CalSurance Associates Blog

CalSurance Associates Blog

Monday, June 9, 2014

Do Broker/Dealers Need to Offer Clients Better Protection from Data Theft?

The Securities and Exchange Commission (SEC) recently announced its plan to review 50 or more investment firms to learn how they protect their electronically stored data. As regulators look for ways to ensure better protection against data theft, firms can benefit from doing the same.

Below are a few things to consider when reviewing your firm’s data protection practices:

Find out what data protection methods your firm employs.  
You can instill confidence in clients who inquire about how their information is stored and protected by understanding the data protection methods used by your firm. If a client asks a question like, “What forms of identification are used to access my personal identifiable information?” you should be able to provide an answer.

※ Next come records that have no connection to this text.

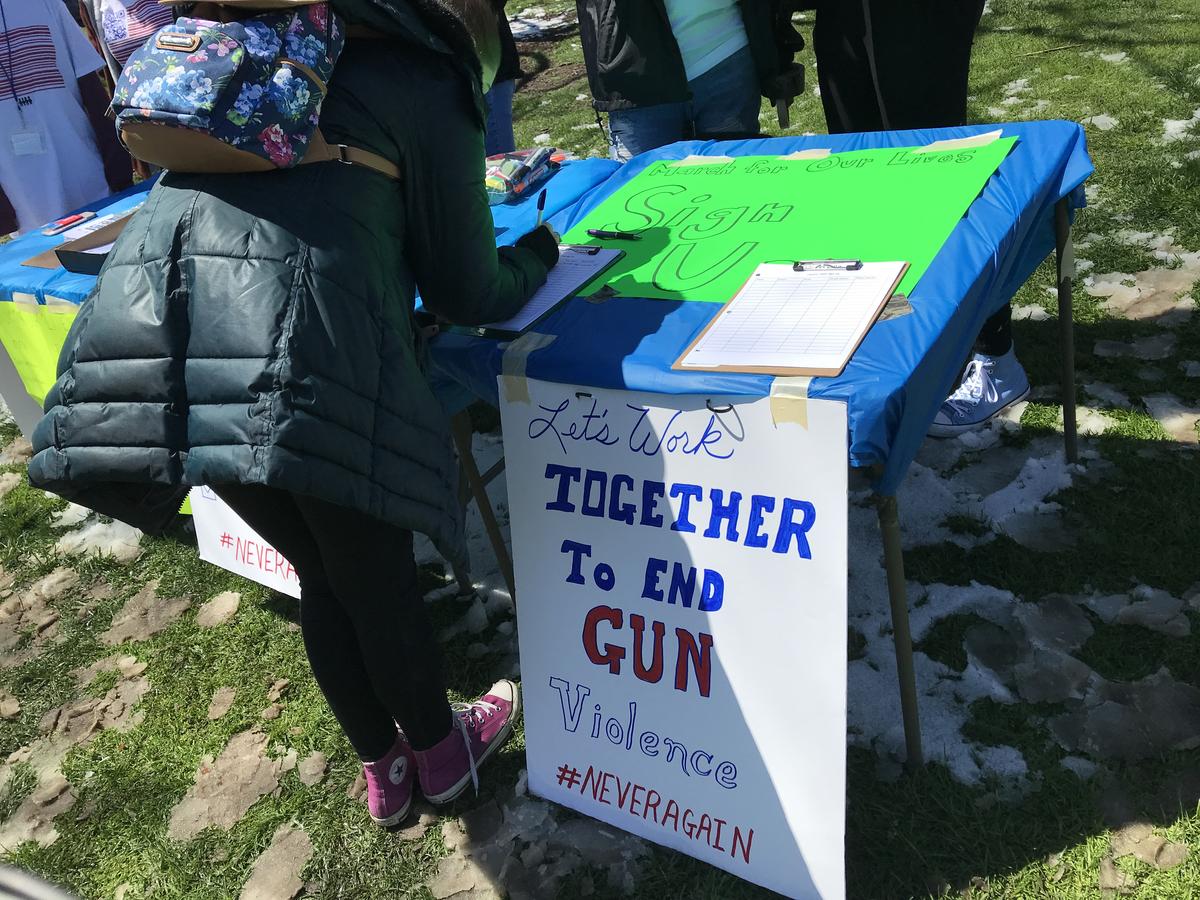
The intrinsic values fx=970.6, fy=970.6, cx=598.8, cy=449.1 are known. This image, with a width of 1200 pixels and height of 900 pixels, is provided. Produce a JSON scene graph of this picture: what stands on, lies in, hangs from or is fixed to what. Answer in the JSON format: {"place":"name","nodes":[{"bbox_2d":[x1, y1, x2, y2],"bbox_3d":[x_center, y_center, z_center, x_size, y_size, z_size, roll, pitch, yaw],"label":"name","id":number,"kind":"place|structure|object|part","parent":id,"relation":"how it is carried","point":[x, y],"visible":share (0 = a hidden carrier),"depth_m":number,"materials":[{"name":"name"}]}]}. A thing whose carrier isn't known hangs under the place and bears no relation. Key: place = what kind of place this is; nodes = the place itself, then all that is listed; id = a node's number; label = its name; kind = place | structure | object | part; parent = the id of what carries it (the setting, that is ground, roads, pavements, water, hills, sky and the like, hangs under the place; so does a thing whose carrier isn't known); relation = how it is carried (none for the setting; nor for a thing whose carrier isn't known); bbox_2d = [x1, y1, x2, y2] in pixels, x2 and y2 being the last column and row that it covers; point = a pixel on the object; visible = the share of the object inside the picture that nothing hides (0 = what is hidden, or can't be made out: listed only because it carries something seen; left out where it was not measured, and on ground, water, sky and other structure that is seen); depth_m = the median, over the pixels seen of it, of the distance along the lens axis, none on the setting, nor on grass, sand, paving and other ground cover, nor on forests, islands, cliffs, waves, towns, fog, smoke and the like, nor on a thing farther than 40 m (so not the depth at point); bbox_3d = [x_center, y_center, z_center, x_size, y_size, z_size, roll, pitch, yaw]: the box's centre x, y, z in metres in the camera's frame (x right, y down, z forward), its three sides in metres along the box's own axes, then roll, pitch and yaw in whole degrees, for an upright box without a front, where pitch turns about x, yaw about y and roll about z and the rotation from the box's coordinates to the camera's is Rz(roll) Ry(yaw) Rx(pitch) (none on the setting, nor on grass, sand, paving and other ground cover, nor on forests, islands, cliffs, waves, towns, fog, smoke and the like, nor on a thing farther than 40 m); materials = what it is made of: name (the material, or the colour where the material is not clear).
{"place":"outdoors","nodes":[
{"label":"outdoors","id":0,"kind":"place"},
{"bbox_2d":[1,0,1199,899],"label":"lawn","id":1,"kind":"structure","parent":0,"point":[229,581],"materials":[{"name":"green plant"}]},
{"bbox_2d":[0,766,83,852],"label":"snow patch","id":2,"kind":"object","parent":1,"relation":"on","point":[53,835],"visible":0.8,"depth_m":2.17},
{"bbox_2d":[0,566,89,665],"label":"snow patch","id":3,"kind":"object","parent":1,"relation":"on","point":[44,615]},
{"bbox_2d":[0,0,133,234],"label":"person","id":4,"kind":"object","parent":1,"relation":"on","point":[78,200],"visible":0.7,"depth_m":3.50},
{"bbox_2d":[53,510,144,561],"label":"snow patch","id":5,"kind":"object","parent":1,"relation":"on","point":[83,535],"visible":0.49,"depth_m":3.03,"materials":[{"name":"white snow"}]},
{"bbox_2d":[81,0,173,77],"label":"person","id":6,"kind":"object","parent":1,"relation":"on","point":[120,21],"visible":0.27,"depth_m":3.65},
{"bbox_2d":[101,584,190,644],"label":"snow patch","id":7,"kind":"object","parent":1,"relation":"on","point":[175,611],"visible":0.9,"depth_m":2.66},
{"bbox_2d":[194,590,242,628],"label":"snow patch","id":8,"kind":"object","parent":1,"relation":"on","point":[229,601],"visible":0.93,"depth_m":2.65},
{"bbox_2d":[167,730,294,840],"bbox_3d":[-0.815,0.720,2.143,0.310,0.034,0.361,13,36,31],"label":"snow patch","id":9,"kind":"object","parent":1,"relation":"on","point":[227,820],"visible":0.86,"depth_m":2.11,"materials":[{"name":"beige"}]},
{"bbox_2d":[239,823,313,899],"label":"snow patch","id":10,"kind":"object","parent":1,"relation":"on","point":[259,898],"visible":0.95,"depth_m":1.95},
{"bbox_2d":[22,0,562,828],"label":"person","id":11,"kind":"object","parent":1,"relation":"on","point":[378,674],"visible":0.97,"depth_m":1.50},
{"bbox_2d":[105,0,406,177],"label":"backpack","id":12,"kind":"object","parent":11,"relation":"on","point":[162,129],"visible":0.82,"depth_m":1.37,"materials":[{"name":"fabric"}]},
{"bbox_2d":[535,187,547,228],"bbox_3d":[-0.109,-0.417,1.853,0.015,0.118,0.120,-1,31,12],"label":"pen","id":13,"kind":"object","parent":11,"relation":"in","point":[542,205],"visible":0.61,"depth_m":1.85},
{"bbox_2d":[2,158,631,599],"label":"table","id":14,"kind":"object","parent":1,"relation":"on","point":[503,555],"visible":0.23,"depth_m":2.55,"materials":[{"name":"blue plastic"}]},
{"bbox_2d":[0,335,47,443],"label":"white sign","id":15,"kind":"object","parent":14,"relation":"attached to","point":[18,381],"visible":0.38,"depth_m":3.22,"materials":[{"name":"white"}]},
{"bbox_2d":[0,297,79,417],"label":"yellow sign","id":16,"kind":"object","parent":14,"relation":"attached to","point":[31,321],"visible":0.38,"depth_m":2.76,"materials":[{"name":"yellow"}]},
{"bbox_2d":[0,173,156,305],"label":"blue tablecloth","id":17,"kind":"object","parent":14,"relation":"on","point":[28,283],"visible":0.22,"depth_m":2.82,"materials":[{"name":"blue plastic"}]},
{"bbox_2d":[42,210,95,234],"bbox_3d":[-1.621,-0.692,2.968,0.057,0.015,0.161,13,36,31],"label":"marker","id":18,"kind":"object","parent":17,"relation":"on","point":[70,220],"visible":0.99,"depth_m":2.95,"materials":[{"name":"red plastic"}]},
{"bbox_2d":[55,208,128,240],"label":"paper","id":19,"kind":"object","parent":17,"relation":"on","point":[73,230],"visible":0.6,"depth_m":2.85,"materials":[{"name":"white paper"}]},
{"bbox_2d":[52,207,138,273],"bbox_3d":[-1.256,-0.587,2.646,0.292,0.085,0.327,13,36,31],"label":"cardboard box","id":20,"kind":"object","parent":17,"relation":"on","point":[73,260],"visible":0.34,"depth_m":2.59,"materials":[{"name":"cardboard"}]},
{"bbox_2d":[186,486,302,600],"bbox_3d":[-0.841,0.161,2.454,0.679,0.473,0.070,13,36,31],"label":"white sign","id":21,"kind":"object","parent":14,"relation":"attached to","point":[239,568],"visible":0.25,"depth_m":2.55,"materials":[{"name":"white cardboard"}]},
{"bbox_2d":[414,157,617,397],"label":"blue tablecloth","id":22,"kind":"object","parent":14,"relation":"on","point":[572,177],"visible":0.13,"depth_m":2.34,"materials":[{"name":"blue plastic"}]},
{"bbox_2d":[484,145,560,203],"bbox_3d":[-0.251,-0.732,2.564,0.231,0.087,0.274,13,36,31],"label":"bag","id":23,"kind":"object","parent":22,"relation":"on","point":[510,175],"visible":0.79,"depth_m":2.50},
{"bbox_2d":[481,0,522,154],"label":"person","id":24,"kind":"object","parent":1,"relation":"on","point":[508,114],"visible":0.25,"depth_m":3.91},
{"bbox_2d":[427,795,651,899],"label":"snow patch","id":25,"kind":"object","parent":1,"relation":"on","point":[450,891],"visible":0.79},
{"bbox_2d":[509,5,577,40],"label":"snow patch","id":26,"kind":"object","parent":1,"relation":"on","point":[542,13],"visible":0.45,"depth_m":9.58,"materials":[{"name":"white snow"}]},
{"bbox_2d":[574,0,806,158],"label":"person","id":27,"kind":"object","parent":1,"relation":"on","point":[590,71],"visible":0.75,"depth_m":2.83},
{"bbox_2d":[432,129,1096,773],"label":"folding table","id":28,"kind":"object","parent":1,"relation":"on","point":[1067,429],"visible":0.39,"depth_m":1.74,"materials":[{"name":"blue plastic"}]},
{"bbox_2d":[500,379,852,899],"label":"sign","id":29,"kind":"object","parent":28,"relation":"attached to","point":[691,631],"visible":0.99,"depth_m":1.59,"materials":[{"name":"white cardboard"}]},
{"bbox_2d":[499,333,553,405],"bbox_3d":[-0.125,-0.143,1.695,0.107,0.094,0.086,13,36,31],"label":"tape","id":30,"kind":"object","parent":29,"relation":"attached to","point":[510,389],"visible":0.93,"depth_m":1.68,"materials":[{"name":"paper"}]},
{"bbox_2d":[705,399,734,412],"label":"binder clip","id":31,"kind":"object","parent":29,"relation":"attached to","point":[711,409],"visible":0.89,"depth_m":1.45,"materials":[{"name":"black metal"}]},
{"bbox_2d":[768,376,811,429],"bbox_3d":[0.278,-0.071,1.404,0.081,0.068,0.039,13,36,31],"label":"tape","id":32,"kind":"object","parent":29,"relation":"attached to","point":[773,407],"visible":0.82,"depth_m":1.40,"materials":[{"name":"paper"}]},
{"bbox_2d":[424,112,1104,497],"bbox_3d":[0.345,-0.408,2.034,1.077,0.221,1.205,13,36,31],"label":"blue tablecloth","id":33,"kind":"object","parent":28,"relation":"on","point":[664,356],"visible":0.47,"depth_m":1.65,"materials":[{"name":"blue plastic"}]},
{"bbox_2d":[470,244,623,336],"bbox_3d":[-0.116,-0.313,1.823,0.213,0.017,0.330,13,36,31],"label":"clipboard","id":34,"kind":"object","parent":33,"relation":"on","point":[597,268],"visible":0.54,"depth_m":1.79,"materials":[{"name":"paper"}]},
{"bbox_2d":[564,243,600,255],"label":"clipboard clip","id":35,"kind":"object","parent":34,"relation":"on","point":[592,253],"visible":0.98,"depth_m":1.84,"materials":[{"name":"black metal"}]},
{"bbox_2d":[557,138,1015,304],"bbox_3d":[0.327,-0.493,2.020,0.827,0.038,0.718,13,36,31],"label":"green sign","id":36,"kind":"object","parent":33,"relation":"on","point":[721,182],"visible":0.82,"depth_m":1.95,"materials":[{"name":"green"}]},
{"bbox_2d":[587,228,640,240],"bbox_3d":[0.031,-0.444,2.000,0.138,0.014,0.014,13,36,31],"label":"pen","id":37,"kind":"object","parent":36,"relation":"on","point":[597,233],"visible":0.98,"depth_m":2.00,"materials":[{"name":"black plastic"}]},
{"bbox_2d":[668,155,735,167],"bbox_3d":[0.247,-0.690,2.324,0.160,0.014,0.065,13,36,31],"label":"tape strip","id":38,"kind":"object","parent":36,"relation":"on","point":[709,162],"visible":0.96,"depth_m":2.32,"materials":[{"name":"paper"}]},
{"bbox_2d":[786,148,830,161],"bbox_3d":[0.480,-0.678,2.234,0.106,0.013,0.068,13,36,31],"label":"tape strip","id":39,"kind":"object","parent":36,"relation":"on","point":[816,155],"visible":0.96,"depth_m":2.23,"materials":[{"name":"paper"}]},
{"bbox_2d":[912,131,1002,153],"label":"tape strip","id":40,"kind":"object","parent":36,"relation":"on","point":[975,142],"visible":0.96,"depth_m":2.12,"materials":[{"name":"paper"}]},
{"bbox_2d":[672,259,909,376],"bbox_3d":[0.312,-0.222,1.532,0.266,0.020,0.368,13,36,31],"label":"clipboard","id":41,"kind":"object","parent":33,"relation":"on","point":[853,344],"visible":0.98,"depth_m":1.51,"materials":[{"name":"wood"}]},
{"bbox_2d":[791,258,862,272],"bbox_3d":[0.377,-0.303,1.605,0.121,0.012,0.024,13,36,31],"label":"clipboard clip","id":42,"kind":"object","parent":41,"relation":"on","point":[796,265],"visible":0.98,"depth_m":1.61,"materials":[{"name":"black metal"}]},
{"bbox_2d":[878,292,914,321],"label":"tape","id":43,"kind":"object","parent":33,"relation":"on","point":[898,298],"visible":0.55,"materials":[{"name":"beige paper"}]},
{"label":"table leg","id":44,"kind":"part","parent":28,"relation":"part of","materials":[{"name":"metal"}]},
{"label":"table leg","id":45,"kind":"part","parent":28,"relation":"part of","materials":[{"name":"metal"}]},
{"bbox_2d":[801,1,1029,439],"bbox_3d":[0.827,-1.133,2.487,0.694,2.101,0.839,-20,32,-20],"label":"person","id":46,"kind":"object","parent":1,"relation":"on","point":[925,49],"visible":0.57,"depth_m":2.57},
{"bbox_2d":[847,434,1121,782],"bbox_3d":[0.829,0.246,2.297,1.044,0.049,1.253,13,36,31],"label":"snow patch","id":47,"kind":"object","parent":1,"relation":"on","point":[1067,475],"visible":0.56,"depth_m":2.13,"materials":[{"name":"white snow"}]},
{"bbox_2d":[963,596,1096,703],"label":"snow patch","id":48,"kind":"object","parent":1,"relation":"on","point":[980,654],"visible":0.87,"depth_m":2.03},
{"bbox_2d":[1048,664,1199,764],"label":"snow patch","id":49,"kind":"object","parent":1,"relation":"on","point":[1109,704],"visible":0.86,"depth_m":1.87,"materials":[{"name":"grey"}]},
{"bbox_2d":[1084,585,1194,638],"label":"snow patch","id":50,"kind":"object","parent":1,"relation":"on","point":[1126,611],"visible":0.84,"depth_m":2.10,"materials":[{"name":"white"}]},
{"bbox_2d":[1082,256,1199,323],"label":"snow patch","id":51,"kind":"object","parent":1,"relation":"on","point":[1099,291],"visible":0.68,"depth_m":3.25,"materials":[{"name":"white"}]},
{"bbox_2d":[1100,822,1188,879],"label":"snow patch","id":52,"kind":"object","parent":1,"relation":"on","point":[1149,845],"visible":0.77,"depth_m":1.66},
{"bbox_2d":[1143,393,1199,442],"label":"snow patch","id":53,"kind":"object","parent":1,"relation":"on","point":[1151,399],"visible":0.79,"depth_m":2.65,"materials":[{"name":"white"}]},
{"bbox_2d":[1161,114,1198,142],"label":"snow patch","id":54,"kind":"object","parent":1,"relation":"on","point":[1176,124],"visible":0.55,"depth_m":4.63,"materials":[{"name":"white snow"}]}
]}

Learn what compensation, if any, is available to clients who suffer a loss as a result of data theft.
Recent cyber breach reports may alarm customers, making them more concerned about what they can expect in the event of a breach. Be prepared for potential customer questions like: “Do you reimburse customers for losses related to data theft?”

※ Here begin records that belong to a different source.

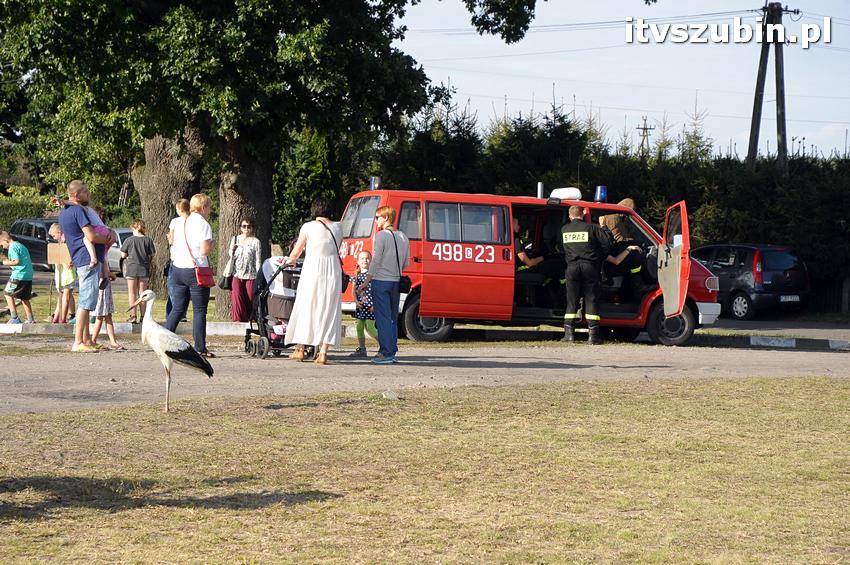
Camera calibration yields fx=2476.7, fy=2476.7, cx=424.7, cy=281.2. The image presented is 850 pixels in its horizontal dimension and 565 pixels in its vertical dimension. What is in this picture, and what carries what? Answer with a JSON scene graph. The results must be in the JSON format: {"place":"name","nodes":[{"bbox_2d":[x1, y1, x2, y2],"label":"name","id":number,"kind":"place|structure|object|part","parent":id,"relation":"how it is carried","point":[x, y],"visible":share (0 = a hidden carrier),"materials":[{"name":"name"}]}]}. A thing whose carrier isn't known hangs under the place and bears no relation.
{"place":"outdoors","nodes":[
{"label":"outdoors","id":0,"kind":"place"},
{"bbox_2d":[0,281,230,323],"label":"grass verge","id":1,"kind":"structure","parent":0,"point":[47,310],"materials":[{"name":"green plant"}]},
{"bbox_2d":[0,229,34,324],"label":"boy","id":2,"kind":"object","parent":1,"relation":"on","point":[19,256],"visible":0.99},
{"bbox_2d":[47,222,75,324],"label":"child","id":3,"kind":"object","parent":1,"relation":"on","point":[55,234],"visible":0.66},
{"bbox_2d":[46,243,70,264],"label":"cardboard box","id":4,"kind":"object","parent":3,"relation":"in","point":[57,254],"visible":0.74,"materials":[{"name":"brown cardboard"}]},
{"bbox_2d":[119,219,155,321],"label":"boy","id":5,"kind":"object","parent":1,"relation":"on","point":[135,247],"visible":0.99},
{"bbox_2d":[168,199,189,250],"label":"child","id":6,"kind":"object","parent":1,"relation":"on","point":[180,205],"visible":0.3},
{"bbox_2d":[224,218,261,322],"label":"woman","id":7,"kind":"object","parent":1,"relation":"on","point":[248,226],"visible":0.95},
{"bbox_2d":[219,273,233,289],"label":"handbag","id":8,"kind":"object","parent":7,"relation":"hanging from","point":[228,285],"visible":0.69,"materials":[{"name":"black leather"}]},
{"bbox_2d":[0,0,587,317],"label":"large tree","id":9,"kind":"object","parent":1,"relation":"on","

Be aware of any fines or other regulatory actions against your firm related to data theft.
Even well protected corporations have suffered a cyber breach. If your firm has experienced a breach, be prepared to address this with customers who have concerns. If your firm has since improved its protections against data theft, consider explaining this to customers to relieve their concerns.

By evaluating data protection practices, firms can stay in compliance with regulators and instill confidence in customers. Even if Broker/Dealers don’t believe their firm will be subject to the SEC’s review, this can be an opportunity for firms to find out how their data protection methods measure up against industry peers.


All information provided in this blog is for informational purposes only. The sources used are presumed accurate. CalSurance Associates, Brown & Brown Program Insurance Services, Inc. and Brown & Brown, Inc. will not be liable for any errors, omissions, losses, injuries or damages arising from its display or use and will not assume responsibility for any misguided information. No guarantees are implied.